Associated with this, the proportion of young adults living with their parents rose from 24 per cent in 2010 to 32 per cent in 2018. Other potential buyers are trapped in insecure rental accommodation.

Higher housing costs increase inequality. Elderly rich homeowners are doing well, while renters and young homebuyers are falling further behind. Moreover, many buyers can only borrow from the bank of Mum and Dad. So home ownership is becoming hereditary.

What do we do about this?

On the day the latest house price data were released, we also learned of the NSW Productivity Commission’s White Paper on boosting the state’s economy. Among other topics, this included a detailed examination of the housing market and how housing policy should change.

Low interest rates are the main proximate cause of rising prices. But, as the commission argues, the fundamental problem is inadequate construction. Fluctuations in demand may cause year-to-year variations. However, for high prices to be sustained for any length of time, supply needs to be unresponsive or “inelastic”. If output increased, prices would moderate.

If our buses were overcrowded we would not complain there were “too many passengers” — we would supply more buses. Similarly, if we responded to growing housing demand by building more housing, prices would stop soaring.

The commission attributes the supply rigidity (and hence high prices) to our stringent land use restrictions. Our planning system reserves most of our urban land for detached houses and imposes maximum building heights. Regulations like these limit housing supply. Like any other restriction on supply – let’s say taxi licences or import quotas – this interacts with growing demand to drive up the price.

The paper is the latest in a long string of reports to argue this. That, in turn, reflects a large body of research that finds land use restrictions have large effects on housing prices.
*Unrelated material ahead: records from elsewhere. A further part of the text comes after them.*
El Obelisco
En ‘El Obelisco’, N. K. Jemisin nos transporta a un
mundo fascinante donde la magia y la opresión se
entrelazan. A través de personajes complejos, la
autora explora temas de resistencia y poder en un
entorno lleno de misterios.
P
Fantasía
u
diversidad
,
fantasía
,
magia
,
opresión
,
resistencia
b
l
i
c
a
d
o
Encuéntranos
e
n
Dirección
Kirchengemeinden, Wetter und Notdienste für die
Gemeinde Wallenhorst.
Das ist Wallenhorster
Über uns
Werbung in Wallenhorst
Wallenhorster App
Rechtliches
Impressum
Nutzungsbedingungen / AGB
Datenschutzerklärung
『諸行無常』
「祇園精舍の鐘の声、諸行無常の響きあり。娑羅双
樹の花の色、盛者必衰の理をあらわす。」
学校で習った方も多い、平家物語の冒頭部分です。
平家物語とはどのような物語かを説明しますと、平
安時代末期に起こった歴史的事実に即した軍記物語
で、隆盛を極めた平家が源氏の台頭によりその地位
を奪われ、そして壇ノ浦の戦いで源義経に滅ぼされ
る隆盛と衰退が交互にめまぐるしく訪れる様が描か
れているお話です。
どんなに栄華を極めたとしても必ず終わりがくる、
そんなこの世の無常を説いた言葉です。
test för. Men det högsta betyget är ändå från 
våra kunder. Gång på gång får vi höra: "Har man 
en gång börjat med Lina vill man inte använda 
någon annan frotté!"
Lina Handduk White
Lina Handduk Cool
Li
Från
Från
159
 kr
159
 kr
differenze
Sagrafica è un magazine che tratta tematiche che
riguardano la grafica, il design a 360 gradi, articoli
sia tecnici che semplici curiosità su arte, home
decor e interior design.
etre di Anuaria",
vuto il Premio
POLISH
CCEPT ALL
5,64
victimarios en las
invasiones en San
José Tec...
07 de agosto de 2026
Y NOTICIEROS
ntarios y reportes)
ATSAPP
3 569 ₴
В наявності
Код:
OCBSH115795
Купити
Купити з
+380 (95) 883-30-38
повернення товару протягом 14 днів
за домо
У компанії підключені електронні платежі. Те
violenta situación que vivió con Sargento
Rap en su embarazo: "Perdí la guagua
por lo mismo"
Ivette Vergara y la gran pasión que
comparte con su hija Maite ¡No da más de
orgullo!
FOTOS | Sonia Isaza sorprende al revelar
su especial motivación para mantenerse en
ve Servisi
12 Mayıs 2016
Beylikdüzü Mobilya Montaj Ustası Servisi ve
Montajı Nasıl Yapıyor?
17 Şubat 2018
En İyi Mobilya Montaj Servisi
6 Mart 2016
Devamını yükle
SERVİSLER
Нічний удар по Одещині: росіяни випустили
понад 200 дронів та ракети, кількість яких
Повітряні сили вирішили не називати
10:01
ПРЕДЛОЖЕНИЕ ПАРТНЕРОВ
In a recent research paper for the Reserve Bank of Australia, Keaton Jenner and I estimated that planning restrictions increase the cost of the average Sydney apartment by $355,000, or 68 per cent. In Melbourne, the effect is $97,000, or 20 per cent. Other research papers estimate different effects in different cities and at different times, but the finding of large effects is very common.

Planning restrictions are typically defended on the grounds of preserving neighbourhood character. Local residents complain that new apartment towers would be ugly, bring traffic and crowds, block out the sun … and so on. Recent protests in Little Bay are an example, and NSW Planning Minister Rob Stokes has echoed these residents’ concerns.

However, if apartment towers harmed neighbourhood amenity – as the opponents of density argue –then nearby house prices should fall. That does not happen.

In a recent Centre for Independent Studies paper, Zac Lanigan and I studied five prominent concentrations of high-density construction in Sydney (Chatswood, Forest Lodge, Green Square, Liverpool and Turrella) and three in Melbourne (Box Hill, South Yarra and Footscray). We find that nearby house prices are essentially unaffected by new development.

It seems that for every recalcitrant neighbour who dislikes the new apartments, there are other homebuyers who want a walkable, lively community.

The Productivity Commission provides a roadmap towards greater housing supply. This involves centrally determined targets based on measures of unmet demand, which local councils will need to follow.

If the state government adopts these recommendations, housing in Sydney may once again become affordable.